REQUIREMENT A:
Can you turn the part of the records that opens with their first line and closes with the line containing "Profil jest pusty", both ends included, into a numbered list with blank lines left out?

EXCERPTED PASSAGE:
--*--
These parameters are exposed in Helm chart values file as configMultisite.*.

Example config:

$ kubectl get opconfig/postgres-operator -o yaml | grep multisite -B1 -A3
  min_instances: -1
  multisite:
    etcd_host: global-etcd-etcd-helm.default.svc.cluster.local
    site: s1
  postgres_pod_resources:

This needs to be repeated with a different site name in the second Kubernetes cluster.

Creating a multisite enabled postgres cluster

If the operator is configured for multisite operation then creating a multisite cluster only needs enabling of the multisite mode.

Here is an example values file to use for creating multisite enabled clusters:

apiVersion: cpo.opensource.cybertec.at/v1
kind: postgresql
metadata:
  name: multisite-cluster
  namespace: cpo
  labels:
    app.kubernetes.io/name: postgres-cluster
    app.kubernetes.io/instance: multisite-cluster 
spec:
  dockerImage: docker.io/cybertecpostgresql/cybertec-pg-container:postgres-multisite-17.4-1
  numberOfInstances: 1
  postgresql:
    version: '17'
  resources:
    limits:
      cpu: 500m
      memory: 500Mi
    requests:
      cpu: 500m
      memory: 500Mi
  teamId: acid
  volume:
    size: 5Gi
  patroni:
    ttl: 30
    loop_wait: 10
    retry_timeout: 10
    multisite:
      enable: true

There is no coordination needed between creating the two or more sites and they can use identical configuration. The clusters need to be in the same namespace and have the same name to be considered the same cluster. The first cluster to boot up will acquire multisite leader status and will bootstrap the database. The other clusters will automatically fetch a copy from the leader cluster and start replicating.

Multisite operation needs that the database cluster are capable of communicating with each other. To do this a load balancer service is created in each cluster for the cluster leader. The operator then waits for an external IP to be assigned and injects it into the database pods to be used for advertising their identity.

Observing operations

If database pods have not been created, the first place to check for information is operator logs. Operator logs can be checked with the following command (add –follow if you want to observe in real-time):

kubectl logs $(kubectl get po -l 'app.kubernetes.io/name=postgres-operator' -o name)
--*--
SUPPLIED MATERIAL:

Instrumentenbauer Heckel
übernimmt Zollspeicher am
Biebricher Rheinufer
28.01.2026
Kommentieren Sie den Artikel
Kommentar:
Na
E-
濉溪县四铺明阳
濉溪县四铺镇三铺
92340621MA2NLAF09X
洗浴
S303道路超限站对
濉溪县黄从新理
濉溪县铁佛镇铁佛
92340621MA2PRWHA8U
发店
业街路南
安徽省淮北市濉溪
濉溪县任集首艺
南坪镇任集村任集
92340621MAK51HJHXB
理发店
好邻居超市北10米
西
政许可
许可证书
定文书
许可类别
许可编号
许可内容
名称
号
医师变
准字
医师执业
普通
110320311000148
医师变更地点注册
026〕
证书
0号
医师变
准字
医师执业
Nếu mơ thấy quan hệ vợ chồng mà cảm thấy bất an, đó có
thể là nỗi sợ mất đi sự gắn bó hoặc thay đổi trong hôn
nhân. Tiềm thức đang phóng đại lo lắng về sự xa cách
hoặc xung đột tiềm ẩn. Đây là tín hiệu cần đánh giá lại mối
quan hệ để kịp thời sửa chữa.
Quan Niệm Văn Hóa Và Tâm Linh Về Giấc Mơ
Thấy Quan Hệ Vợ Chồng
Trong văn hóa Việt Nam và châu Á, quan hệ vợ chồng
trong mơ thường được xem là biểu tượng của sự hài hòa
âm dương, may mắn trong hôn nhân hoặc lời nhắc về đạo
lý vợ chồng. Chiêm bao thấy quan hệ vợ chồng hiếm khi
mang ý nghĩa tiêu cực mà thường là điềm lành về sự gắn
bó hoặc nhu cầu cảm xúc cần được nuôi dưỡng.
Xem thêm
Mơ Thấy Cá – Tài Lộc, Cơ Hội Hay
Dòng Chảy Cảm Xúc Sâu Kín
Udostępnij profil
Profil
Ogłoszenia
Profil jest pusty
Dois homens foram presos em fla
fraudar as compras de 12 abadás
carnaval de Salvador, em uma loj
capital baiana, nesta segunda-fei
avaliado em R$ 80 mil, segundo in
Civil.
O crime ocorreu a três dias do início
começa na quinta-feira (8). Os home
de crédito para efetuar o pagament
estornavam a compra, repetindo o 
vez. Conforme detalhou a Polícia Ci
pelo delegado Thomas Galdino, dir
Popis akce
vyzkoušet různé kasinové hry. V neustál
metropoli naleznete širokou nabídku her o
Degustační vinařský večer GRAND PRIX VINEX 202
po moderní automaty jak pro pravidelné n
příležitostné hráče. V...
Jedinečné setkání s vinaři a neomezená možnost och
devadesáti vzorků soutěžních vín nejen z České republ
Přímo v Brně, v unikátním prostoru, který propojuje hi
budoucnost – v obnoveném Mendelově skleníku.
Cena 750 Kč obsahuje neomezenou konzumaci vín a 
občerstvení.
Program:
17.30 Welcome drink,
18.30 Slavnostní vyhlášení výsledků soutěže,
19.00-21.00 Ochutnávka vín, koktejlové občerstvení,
--*--
REQUIREMENT B:
In the excerpt on multisite Postgres clusters, can you rewrite the part that opens with the words "There is no" and closes with "advertising their identity.", changing "load balancer" to "gateway"?

EXERCISE RESPONSE A:
1. Instrumentenbauer Heckel
2. übernimmt Zollspeicher am
3. Biebricher Rheinufer
4. 28.01.2026
5. Kommentieren Sie den Artikel
6. Kommentar:
7. Na
8. E-
9. 濉溪县四铺明阳
10. 濉溪县四铺镇三铺
11. 92340621MA2NLAF09X
12. 洗浴
13. S303道路超限站对
14. 濉溪县黄从新理
15. 濉溪县铁佛镇铁佛
16. 92340621MA2PRWHA8U
17. 发店
18. 业街路南
19. 安徽省淮北市濉溪
20. 濉溪县任集首艺
21. 南坪镇任集村任集
22. 92340621MAK51HJHXB
23. 理发店
24. 好邻居超市北10米
25. 西
26. 政许可
27. 许可证书
28. 定文书
29. 许可类别
30. 许可编号
31. 许可内容
32. 名称
33. 号
34. 医师变
35. 准字
36. 医师执业
37. 普通
38. 110320311000148
39. 医师变更地点注册
40. 026〕
41. 证书
42. 0号
43. 医师变
44. 准字
45. 医师执业
46. Nếu mơ thấy quan hệ vợ chồng mà cảm thấy bất an, đó có
47. thể là nỗi sợ mất đi sự gắn bó hoặc thay đổi trong hôn
48. nhân. Tiềm thức đang phóng đại lo lắng về sự xa cách
49. hoặc xung đột tiềm ẩn. Đây là tín hiệu cần đánh giá lại mối
50. quan hệ để kịp thời sửa chữa.
51. Quan Niệm Văn Hóa Và Tâm Linh Về Giấc Mơ
52. Thấy Quan Hệ Vợ Chồng
53. Trong văn hóa Việt Nam và châu Á, quan hệ vợ chồng
54. trong mơ thường được xem là biểu tượng của sự hài hòa
55. âm dương, may mắn trong hôn nhân hoặc lời nhắc về đạo
56. lý vợ chồng. Chiêm bao thấy quan hệ vợ chồng hiếm khi
57. mang ý nghĩa tiêu cực mà thường là điềm lành về sự gắn
58. bó hoặc nhu cầu cảm xúc cần được nuôi dưỡng.
59. Xem thêm
60. Mơ Thấy Cá – Tài Lộc, Cơ Hội Hay
61. Dòng Chảy Cảm Xúc Sâu Kín
62. Udostępnij profil
63. Profil
64. Ogłoszenia
65. Profil jest pusty

EXERCISE RESPONSE B:
There is no coordination needed between creating the two or more sites and they can use identical configuration. The clusters need to be in the same namespace and have the same name to be considered the same cluster. The first cluster to boot up will acquire multisite leader status and will bootstrap the database. The other clusters will automatically fetch a copy from the leader cluster and start replicating.

Multisite operation needs that the database cluster are capable of communicating with each other. To do this a gateway service is created in each cluster for the cluster leader. The operator then waits for an external IP to be assigned and injects it into the database pods to be used for advertising their identity.